La fiction se renouvelle pour faire voir de plus près la fonction cathartique de l’écriture.

La mise en abyme que nous propose l’auteure force l’admiration.  Elle confère au récit une épaisseur inattendue. Si l’on peut remettre en question la nécessité des scènes où Titus et Bérénice réapparaissent, qui semble perturber voire parasiter le rythme du récit, on peut néanmoins y lire une critique littéraire en action.

Racine, un génie humain

Racine n’a guère besoin qu’on le défende, cependant, on découvre la nécessité de se défendre des aigreurs de vie à l’aide de la langue racinienne. Ce roman rend à la littérature et au théâtre son caractère essentiel, originel. C’est d’abord parce que le théâtre révèle à l’homme sa nature qu’il est théâtre, c’est à dire le grossissement du réel. Racine ou « le supermarché des chagrins d’amour » tient son génie de sa nature : humaine. C’est en cela qu’il est Racine. Ainsi, Nathalie Azoulai souligne à travers son roman l’accessibilité des lettres en osant toucher Racine. C’est au moyen de son style vif et dépouillé qu’elle réactualise la grandeur de Racine. On découvre la plume de l’écrivain, qui, en plus de ne pas jurer avec la grandeur de l’alexandrin racinien, est en harmonie avec son sujet. Il ne s’agit pas d’une biographie, Nathalie Azoulai prenant une véritable distance avec l’Histoire, mais plutôt d’une recherche au plus près de cet homme tiraillé. Comment a-t-il pu concevoir « un vers qui épouse parfaitement le contours de (nos) humeurs, la colère, la déréliction, la catatonie » ?

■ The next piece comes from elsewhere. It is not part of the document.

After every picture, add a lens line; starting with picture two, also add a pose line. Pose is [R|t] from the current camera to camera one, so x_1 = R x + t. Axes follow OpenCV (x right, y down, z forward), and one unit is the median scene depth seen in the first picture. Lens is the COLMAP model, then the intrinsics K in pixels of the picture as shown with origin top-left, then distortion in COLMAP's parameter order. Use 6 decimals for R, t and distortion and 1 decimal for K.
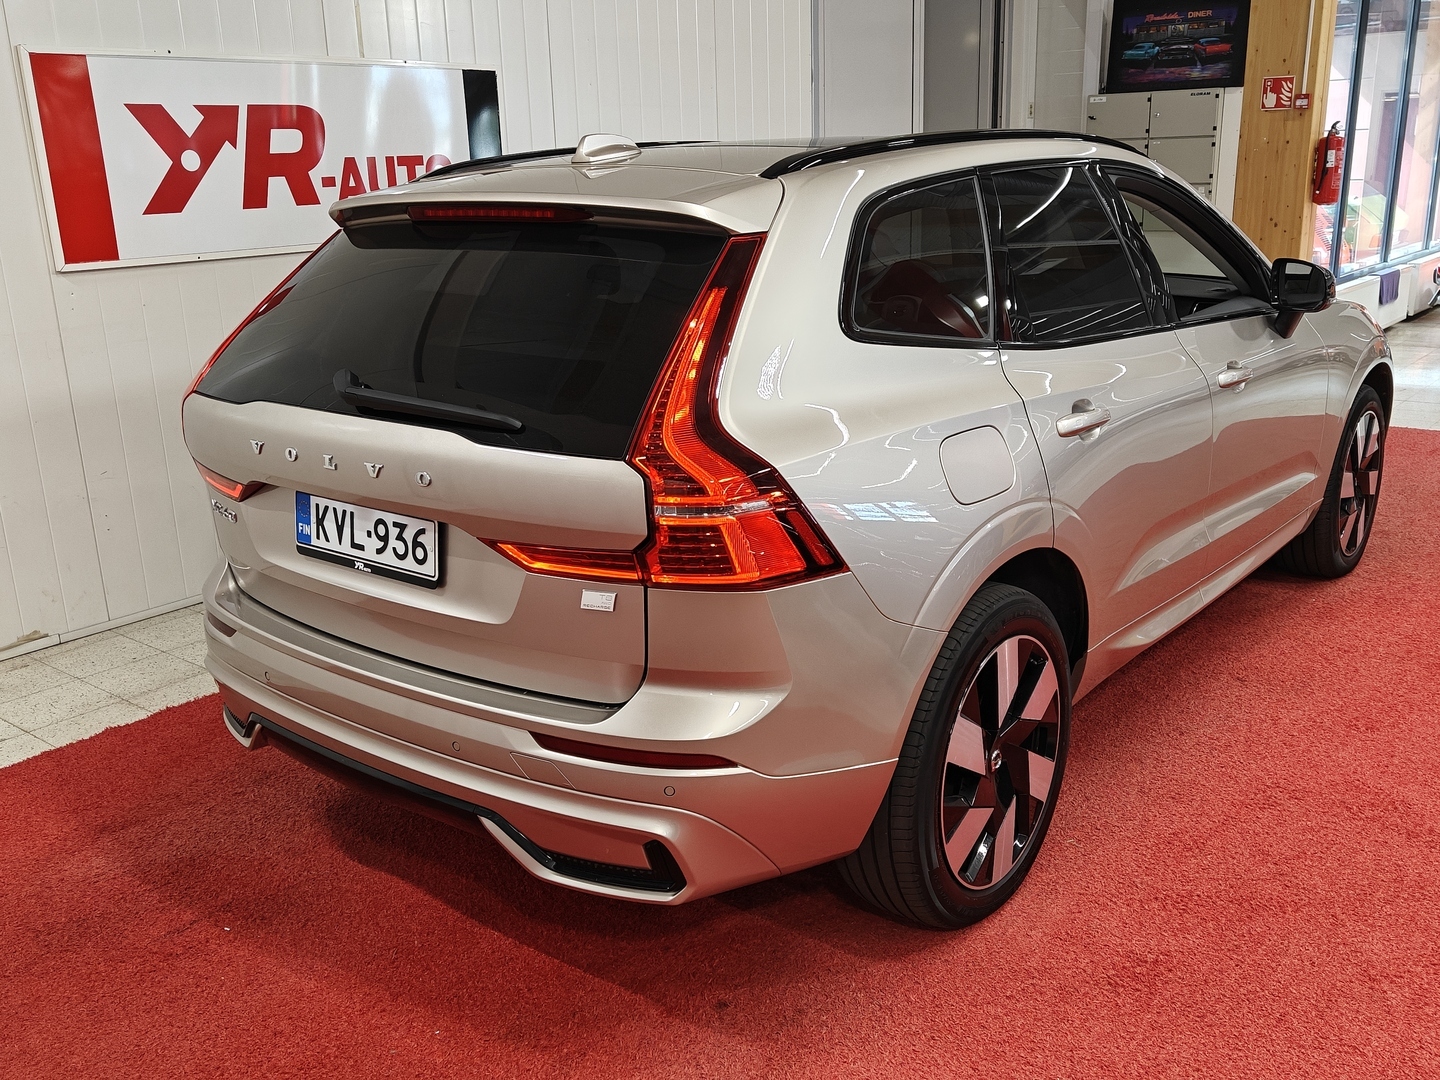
lens RADIAL K [[1310.0, 0, 720.0], [0, 1310.0, 540.0], [0, 0, 1]] dist [0.027586, 0.001095]
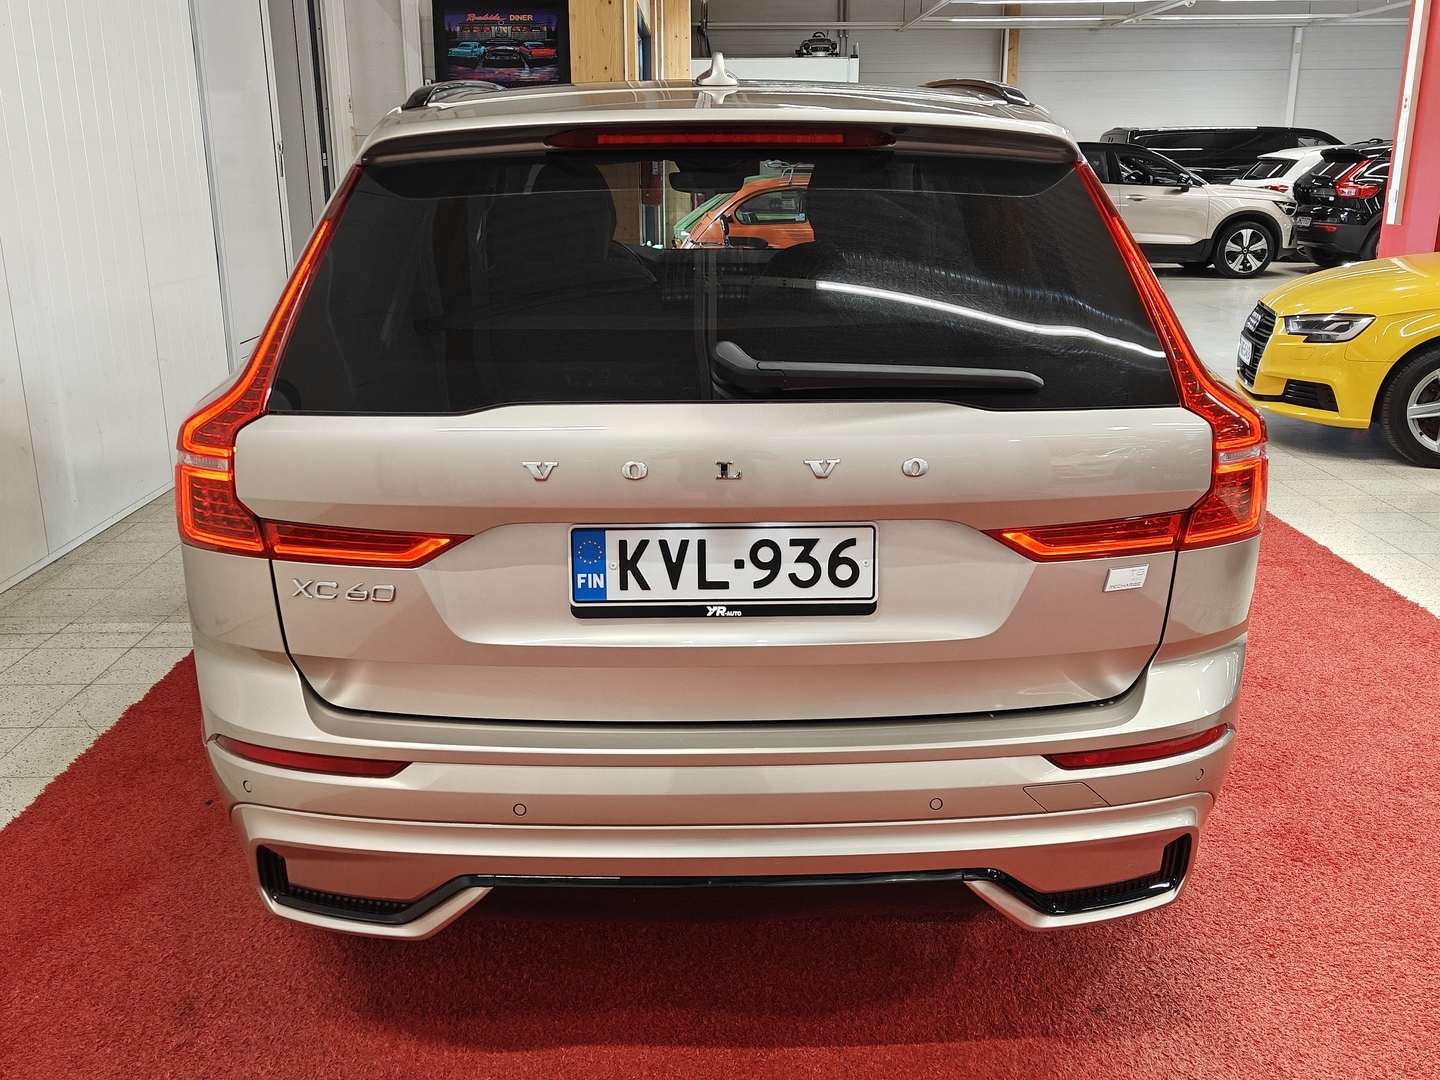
lens RADIAL K [[1310.0, 0, 720.0], [0, 1310.0, 540.0], [0, 0, 1]] dist [0.027586, 0.001095]
pose [[0.781648, -0.154975, 0.604159, -0.707544], [0.163182, 0.985713, 0.041728, -0.049689], [-0.601995, 0.065971, 0.795770, 0.411554]]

C’est cette énigme que l’auteure va tenter de résoudre en se confrontant au mystère de la vie de Racine, « en s’emparant de ce marbre de ses pauvres petites mains». Il s’agit d’un « défi plein de dépit » que se lance Bérénice, véritable double de l’auteure. L’enjeu est de taille : tirer le secret de cette écriture, qui est « l’endroit où le masculin s’approche au plus près du féminin, rocher de Gibraltar entre les sexes. »

A travers une écriture sobre, minimaliste et poétique, Nathalie Azoulai redonne un visage nouveau et profondément humain à l’un de nos monuments. L’œuvre de Racine, considérée comme austère, témoigne des contradictions de son auteur, tiraillé entre le jansénisme dans lequel il a baigné toute son enfance puis son adolescence, sa fascination pour les femmes et enfin sa dévotion, son amour pour Dieu.

L’oeuvre de Racine résonne encore aujourd’hui

En signant ce roman, l’auteure nous permet de comprendre combien l’œuvre d’un prodige que rien ne destinait au théâtre et à la postérité, résonne dans la séparation d’un couple adultère à la terrasse d’un café. En faisant de Racine un « frère de douleur », on peut surmonter ces tragédies quotidiennes, les dépasser, les envisager avec un regard artistique.

Ce sixième roman de Nathalie Azoulai a été sélectionné pour les Prix Goncourt, Médicis et Femina 2015. Goncourable !

  • Titus n’aimait pas Bérénice, Nathalie Azoulai, P.O.L., 316 p., 17,90 euros.